WCFH SENI program partnered with the Division of Behavioral Health to develop and promote an on-demand SBIRT training posted on the DOH Learning System for health care provider use. DBH is working to identify a new contractor for additional in-person Perinatal SBIRT trainings that go into more depth and strengthen skills and methods for all screeners. SENI staff will continue to collaborate with the incoming DBH SBIRT expert trainers when they are selected to develop and conduct all trainings.
SENI will continue to include screening for family violence and maternal depression as these are both strongly associated with poor maternal and infant outcomes and substance use. Those with positive screening will be offered support to access resources tailored to meet their needs. SENI will continue to track availability of those resources both by monitoring state supported violence shelters and associated programs and behavioral and mental health programs statewide. Data on the co-factors of family violence and maternal depression will be integrated into the AKPQC data dashboard.
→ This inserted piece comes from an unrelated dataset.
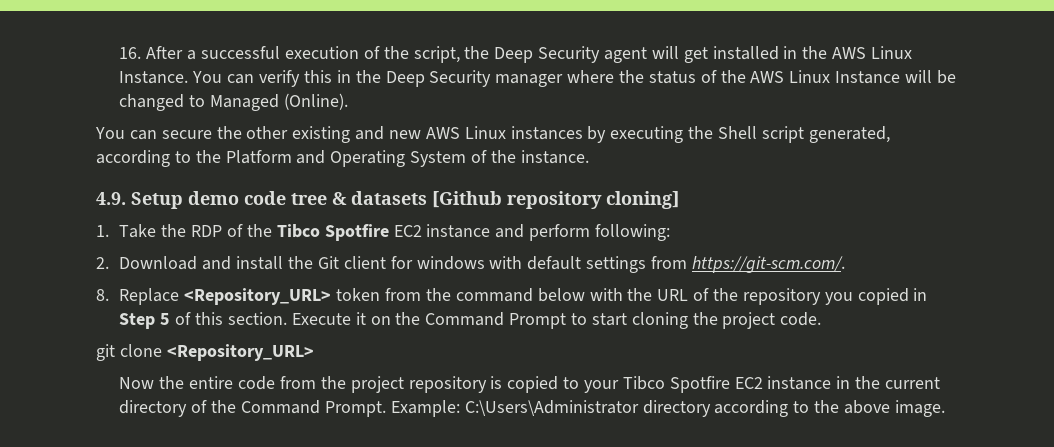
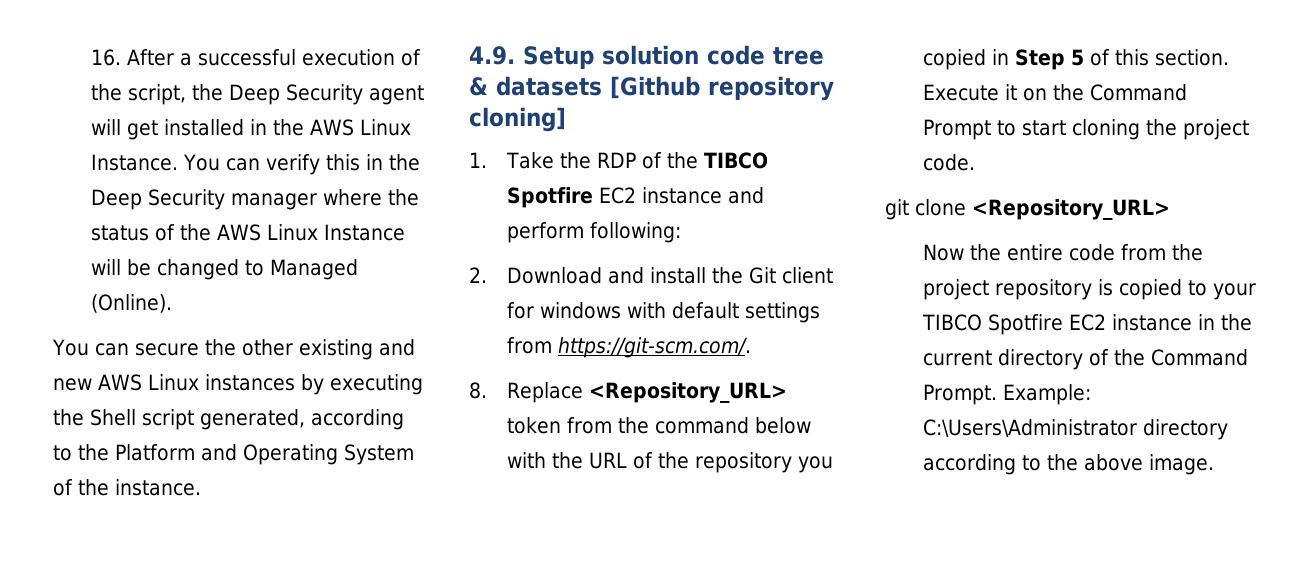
[188,191,239,205] demo -> [602,45,699,65] solution
[276,224,320,238] Tibco -> [703,152,768,169] TIBCO
[622,376,665,390] Tibco -> [921,314,982,331] TIBCO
During this year, SENI aims to continue efforts to increase the number of birth centers and outpatient clinics. SENI staff includes one nurse at .75 FTE and valuable support from both the AKPQC staff and MCH-Epidemiology Unit staff to manage the data. DBH continues to fully fund SENI and has increased SENI’s funding level by ten-fold since 2016. DBH also provides the Perinatal SBIRT training team in support of SENI and at no cost to SENI.
1.5: Collect, analyze, and disseminate data related to alcohol-affected pregnancies, alcohol use during pregnancy, and alcohol use among women of childbearing age.
PRAMS data is the traditional data mainstay for assessing the use of alcohol prior to and during pregnancy and trends and estimates from PRAMS will continue to be disseminated by the PRAMS Program Manager. An Epidemiology Bulletin describing key findings from PRAMS and recommendations for providers is planned for the second half of 2024 that will include all Phase 8 (2016-2022) data. The Phase 9 PRAMS survey, which began data collection with 2023 births, includes reformatted questions about drinking alcohol and binge drinking during pregnancy, with a focus on each trimester rather than only the last 3 months of pregnancy. Of note is that the first trimester of pregnancy also includes “the time before knowing” they were pregnant. Having data summarized with the Phase 8 question format will be important since the transition to the Phase 9 format will start a new trend line.
As SENI screening rates increase to approximate universal screening, these data may also become useful for surveillance in the future. Screening rates at participating facilities are over 70% and the goal for the upcoming measurement period it to improve them to over 80% at participating facilities. SENI program staff will explore ways to improve reporting, including through electronic reporting mechanisms that can be incorporated into the facility electronic health record.
The Alaska Birth Defects Registry will continue to collect reports of Fetal Alcohol Syndrome (FAS) and update the online condition-specific report for FAS.